レイナとアイシェと修行
「それじゃあ町の外に出てやろうか」
「はい」
そう言って部屋を出ようとするアイシェの肩を掴んで私は止めた。
「ん? どうしたんですか?」
「歩くと時間掛かるから転移しようと思って」
「転移……?」
アイシェは疑問形だがとりあず私が何かするらしいと思ったのか立ち止まる。
「じゃ、今から転移魔法使うねーはいどーん」
「え、ちょっ?!」
私は言うだけ言って魔法を無詠唱で発動する。
すると私達は次の瞬間、広い草原に居た。
「ここは……もしかして?」
「あ、わかった?」
遠くにはお城とその城下町が見える。
そう、ここはアイシェとサロスを育成していた頃、よく気分転換と修行を兼ねて訪れていた草原だった。
「こんな……一瞬で」
「まあ魔法って便利だよね」
「こんな魔法普通使えませんよ……」
「そこはほら、ハイエルフですから」
まあ本当はハイエルフとか関係なく取得可能な魔法だけどね。
「それじゃあ始めようか」
「あ、はい!」
それから私とアイシェは日が沈むまで訓練を続けることにした。
久しぶりの訓練だけどアイシェは本当に強くなったなぁと思う。
この歳でこの強さだ。将来は世界一の剣豪かも知れないね。いや、もう既にそうかもしれないね?
「でもまだまだ甘いよ、速度もパワーも足りてない」
「くっ……これなら!」
そう言った瞬間、アイシェの速度が一気に上がった。
体感で、10倍くらい?
「わわっと、危ない危ない」
「うそっ……コレでも届かない」
いやーびっくりしたね。アイシェいつの間にこんな技を??
どうやら身体能力を強化するタイプのスキルか魔法を使ったようだ。
いや、これには本当に焦った。

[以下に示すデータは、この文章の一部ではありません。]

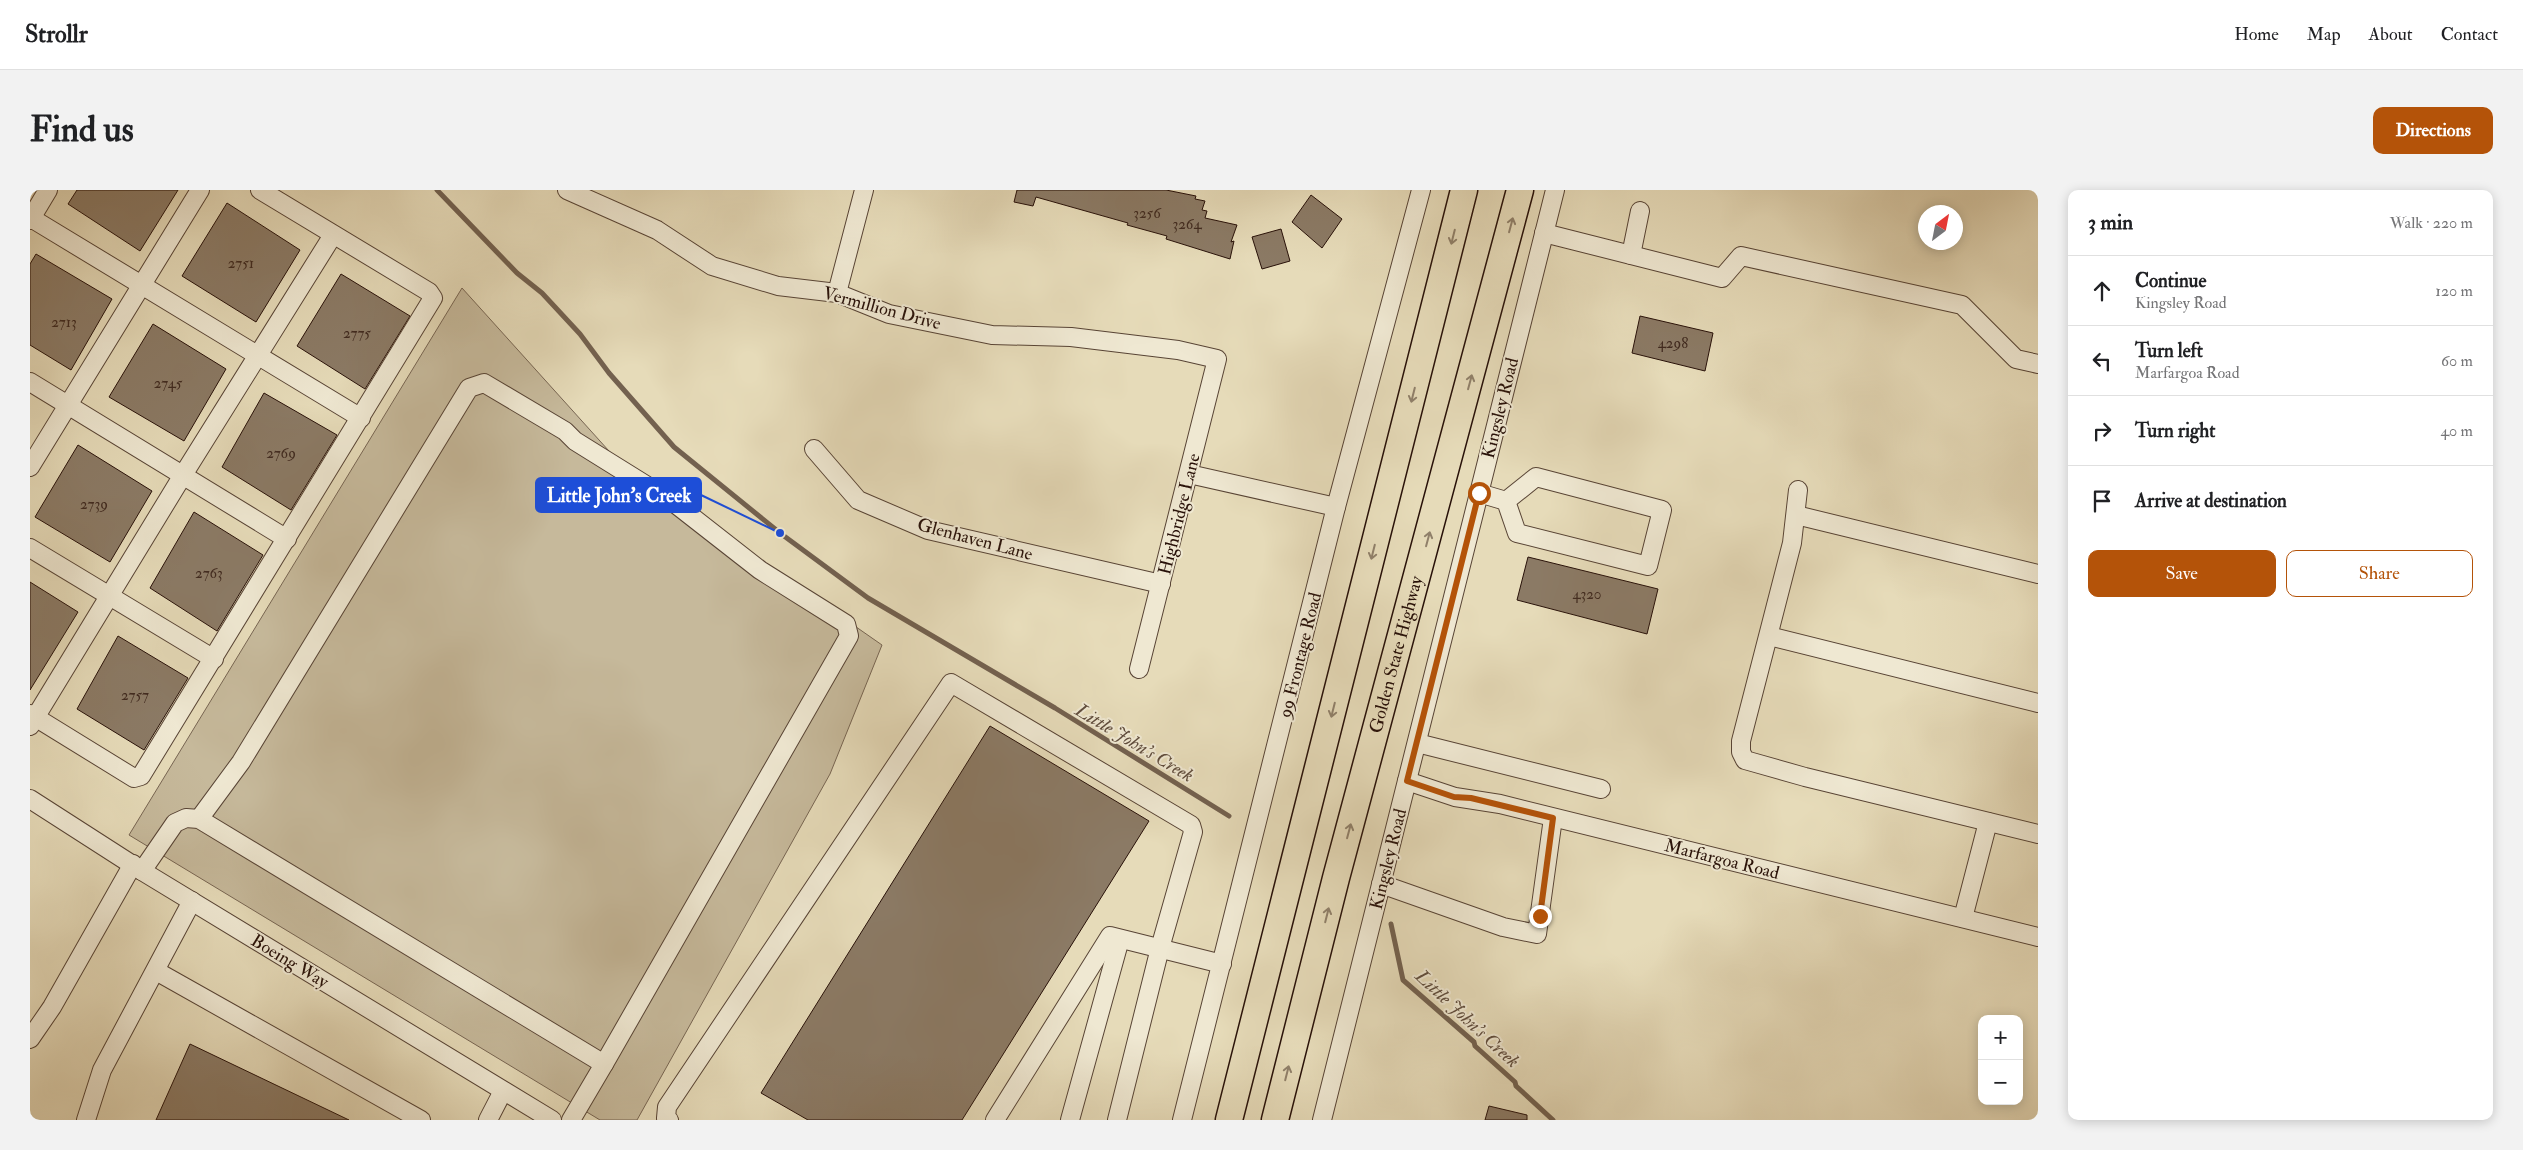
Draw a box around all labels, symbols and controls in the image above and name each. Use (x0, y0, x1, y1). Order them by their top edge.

急に速度が上がるものだからうっかり反撃しそうになった。
「アイシェ凄いね、いつの間に?」
「レイナさんがエルフについての記述を読んでいる間に、身体能力向上の魔法について書かれた本を読んでみたんです」
「それで体得できちゃうとか天才か」
「レイナさんに言われたくないですよ……」
いやいや、私のこれはチート能力だけどアイシェのは間違いなく才能だ。
いやあ、恐ろしいものだね。こんな子を育てたのが私だと思うともっといい教師が居ればと思ってしまう。
「アイシェまた強くなったね。これからはちょっと本気だしちゃおっかな」
「やめてください……レイナさんの本気なんてちょっとでも死ねるので」
流石にルーン剣技は使わないけど、ソードビットくらいなら一つ二つ使っても問題無さそうな気がする。
「次はこれで行くよー」
「ソードビット……ですか?」
「そそ」
これを相手にできるようならアイシェも相当の実力者だ。
何せチート装備だからね。
「行きます!」
「がんばー」
そこからの戦いは凄かったよ。
アイシェったら私の動きをトレースさせたソードビット2本を相手に互角の戦いを見せた。
正直ステータスとか抜きの、純粋な剣技だけなら勝てないかもしれないとさえ、思わされた。
いやー……本当に恐ろしい妹分だね。
「これなら本気で相手してもよくないかなあ」
「死にますって……」
魔法と剣、ルーン、全部使ってもアイシェなら生き残りそうだけど。
「試しちゃダメ?」
「お試しで殺される馬鹿はいませんよ」
「それもそうだね……」
死なないと思うけどなぁ。
「あぁ、でも」
「ん?」
「いつか隕石切りはやってみたいです」
「おぉ」
どっかの剣聖がやって、潰れたアレだね。
そうかあ、アイシェもデカくて硬いものを斬りたいお年頃なんだねぇ。
「まあ、その内ね」
「そうですね、こんな城付近で試せることでもないですし」
「そ、そうだね」
そういう問題かなあ。妹分に隕石撃ち込むほどアレな私ではないだけなんだけど。
そう思いつつも、ちょっとだけ本気で戦ってみたいと思った自分を思い出して、撃ち込みそうだなと思った。
「さて、もうちょっと訓練する?」
「はい、次は四本でお願いします」
「おおぅ」
本当にやる気満々だね、うちの妹分は。
こうして私達は日が沈むまでがっつり訓練をした。
アイシェだから一日の訓練で、また規格外に強くなるんだろうなぁと思いつつ。
頼もしい妹分の成長が嬉しい一日だったとさ。